A clustering index determines how rows are physically ordered (clustered) in a table space. Clustering indexes provide significant performance advantages in some operations, particularly those that involve many records. Examples of operations that benefit from clustering indexes include grouping operations, ordering operations, and comparisons other than equal.

Any index, except for an expression-based index or an XML index, can be a clustering index. You can define only one clustering index on a table.

You can define a clustering index on a partitioned table space or on a segmented table space. On a partitioned table space, a clustering index can be a partitioning index or a secondary index. If a clustering index on a partitioned table is not a partitioning index, the rows are ordered in cluster sequence within each data partition instead of spanning partitions. (Prior to Version 8 of DB2® UDB for z/OS®, the partitioning index was required to be the clustering index.)

Restriction: Start of changeAn expression based index or an XML index cannot be a clustering index.End of change

When a table has a clustering index, an INSERT statement causes DB2 to insert the records as nearly as possible in the order of their index values. The first index that you define on the table serves implicitly as the clustering index unless you explicitly specify CLUSTER when you create or alter another index. For example, if you first define a unique index on the EMPNO column of the EMP table, DB2 inserts rows into the EMP table in the order of the employee identification number unless you explicitly define another index to be the clustering index.

Although a table can have several indexes, only one index can be a clustering index. If you do not define a clustering index for a table, DB2 recognizes the first index that is created on the table as the implicit clustering index when it orders data rows.

Tip:
  • Always define a clustering index. Otherwise, DB2 might not choose the key that you would prefer for the index.
  • Define the sequence of a clustering index to support high-volume processing of data.

You use the CLUSTER clause of the CREATE INDEX or ALTER INDEX statement to define a clustering index.

Begin general-use programming interface information.
Example: Assume that you often need to gather employee information by department. In the EMP table, you can create a clustering index on the DEPTNO column.
CREATE INDEX DEPT_IX
  ON EMP
    (DEPTNO ASC)
     CLUSTER;

As a result, all rows for the same department are probably close together. DB2 can generally access all the rows for that department in a single read. (Using a clustering index does not guarantee that all rows for the same department are stored on the same page. The actual storage of rows depends on the size of the rows, the number of rows, and the amount of available free space. Likewise, some pages may contain rows for more than one department.)

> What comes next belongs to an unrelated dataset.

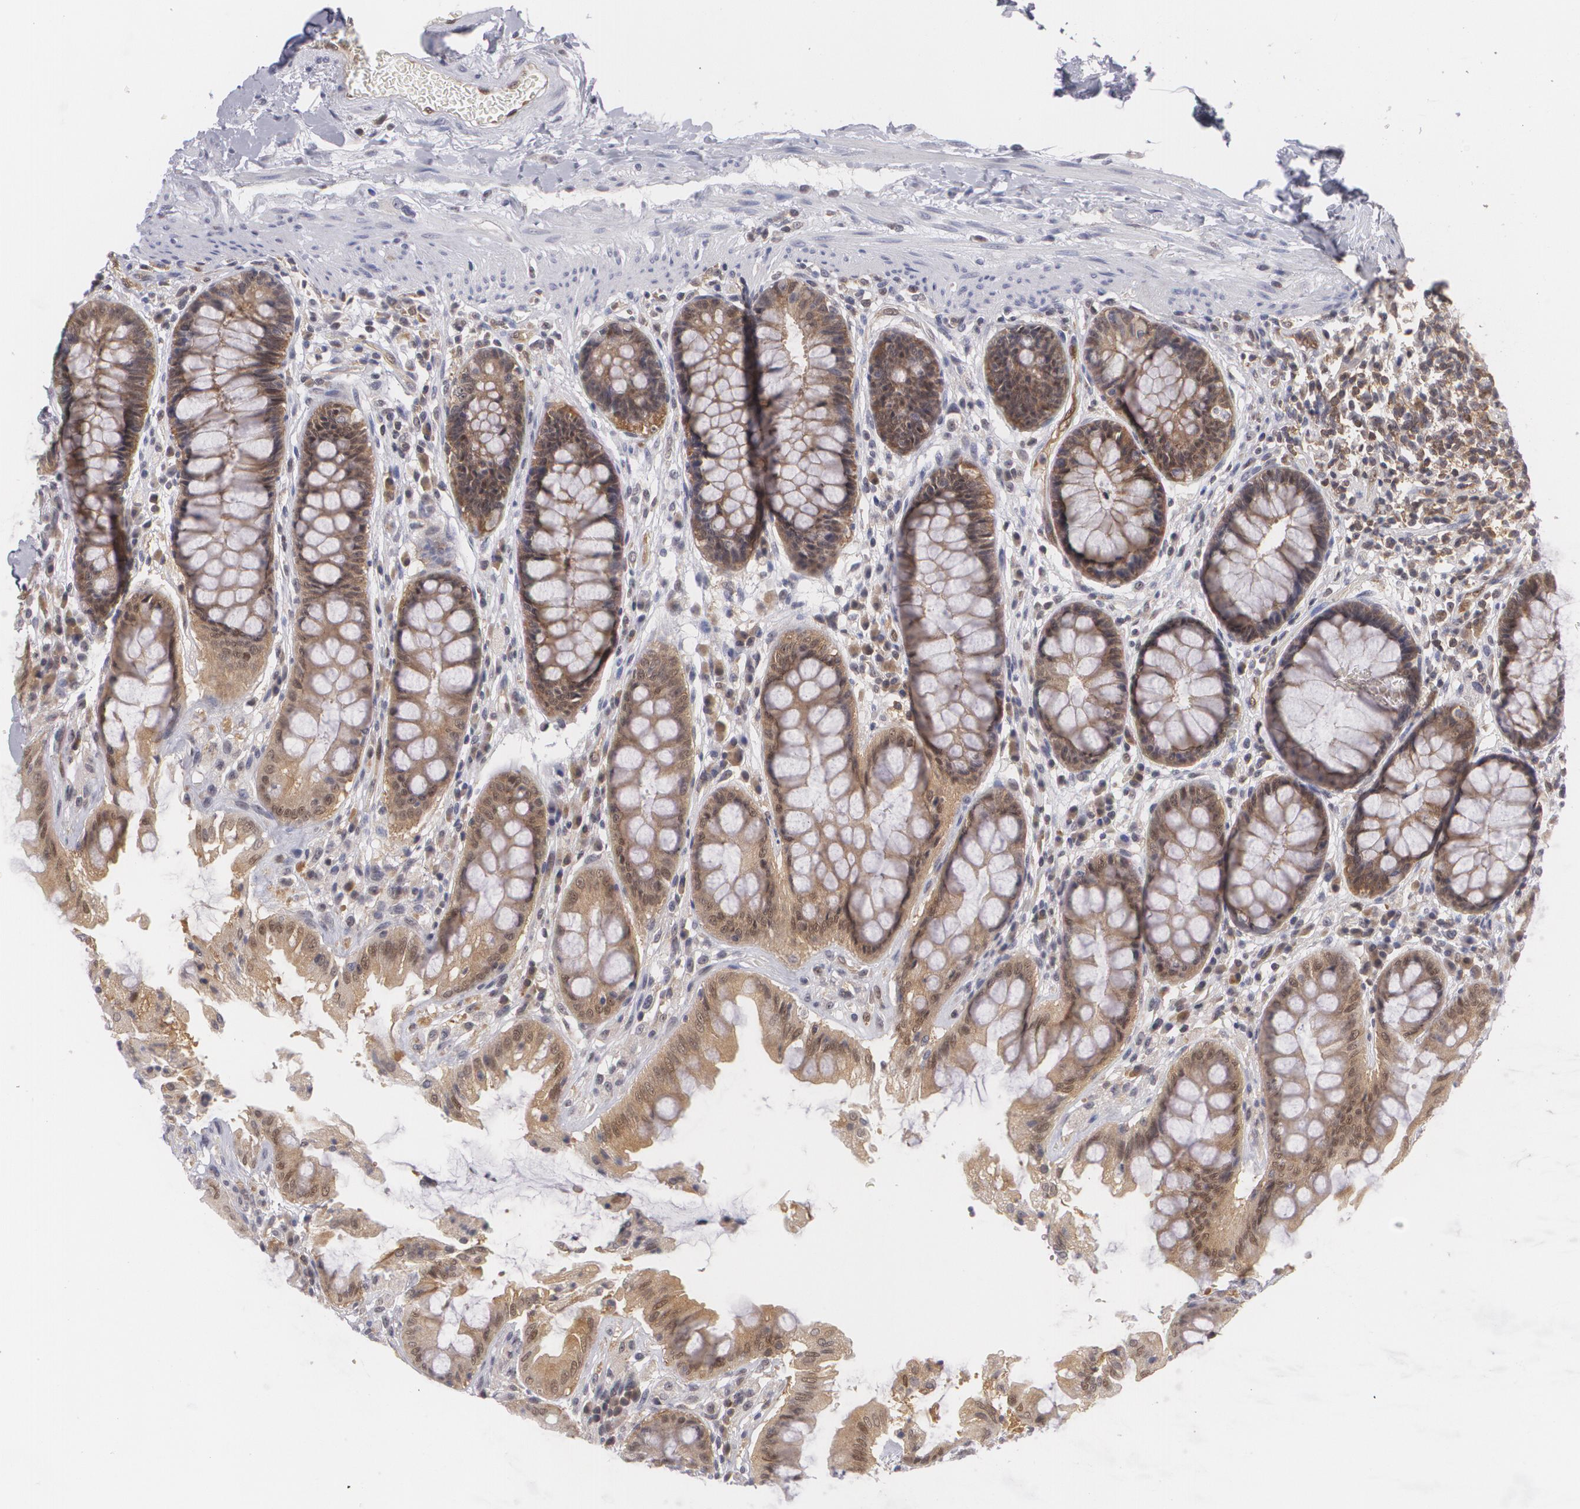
{"staining": {"intensity": "moderate", "quantity": ">75%", "location": "cytoplasmic/membranous,nuclear"}, "tissue": "rectum", "cell_type": "Glandular cells", "image_type": "normal", "snomed": [{"axis": "morphology", "description": "Normal tissue, NOS"}, {"axis": "topography", "description": "Rectum"}], "caption": "Moderate cytoplasmic/membranous,nuclear positivity is seen in about >75% of glandular cells in benign rectum.", "gene": "BCL10", "patient": {"sex": "female", "age": 46}}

End general-use programming interface information.

The following figure shows a clustering index on the DEPT column of the EMP table; only a subset of the rows is shown.

Figure 1. A clustering index on the EMP table
Begin figure description. This figure shows a clustering index on the DEPT column of the EMP table; only a subset of the rows is shown. End figure description.

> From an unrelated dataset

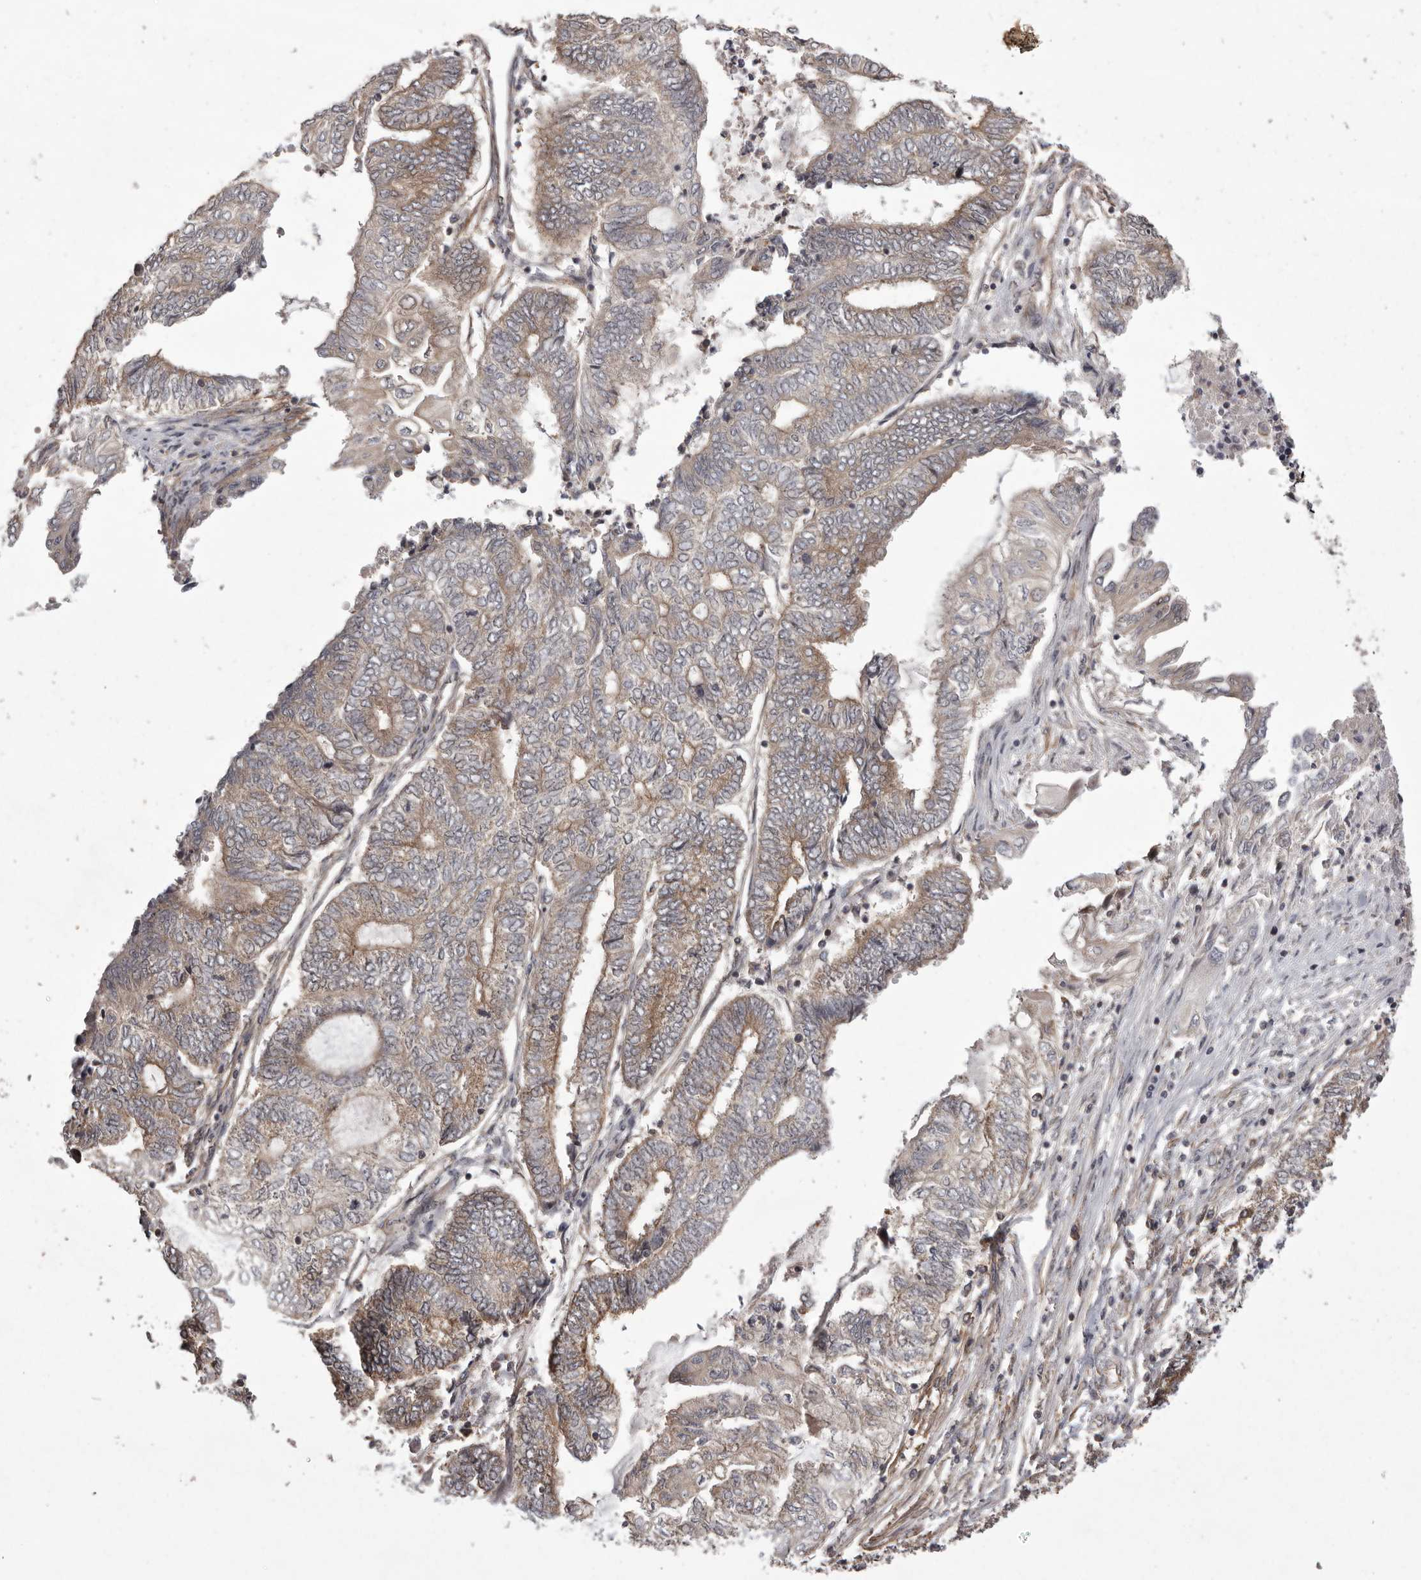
{"staining": {"intensity": "moderate", "quantity": ">75%", "location": "cytoplasmic/membranous"}, "tissue": "endometrial cancer", "cell_type": "Tumor cells", "image_type": "cancer", "snomed": [{"axis": "morphology", "description": "Adenocarcinoma, NOS"}, {"axis": "topography", "description": "Uterus"}, {"axis": "topography", "description": "Endometrium"}], "caption": "Human endometrial adenocarcinoma stained with a brown dye reveals moderate cytoplasmic/membranous positive staining in about >75% of tumor cells.", "gene": "NFKBIA", "patient": {"sex": "female", "age": 70}}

Suppose that you subsequently create a clustering index on the same table. In this case, DB2 identifies it as the clustering index but does not rearrange the data that is already in the table. The organization of the data remains as it was with the original nonclustering index that you created. However, when the REORG utility reorganizes the table space, DB2 clusters the data according to the sequence of the new clustering index. Therefore, if you know that you want a clustering index, you should define the clustering index before you load the table. If that is not possible, you must define the index and then reorganize the table. If you create or drop and re-create a clustering index after loading the table, those changes take effect after a subsequent reorganization.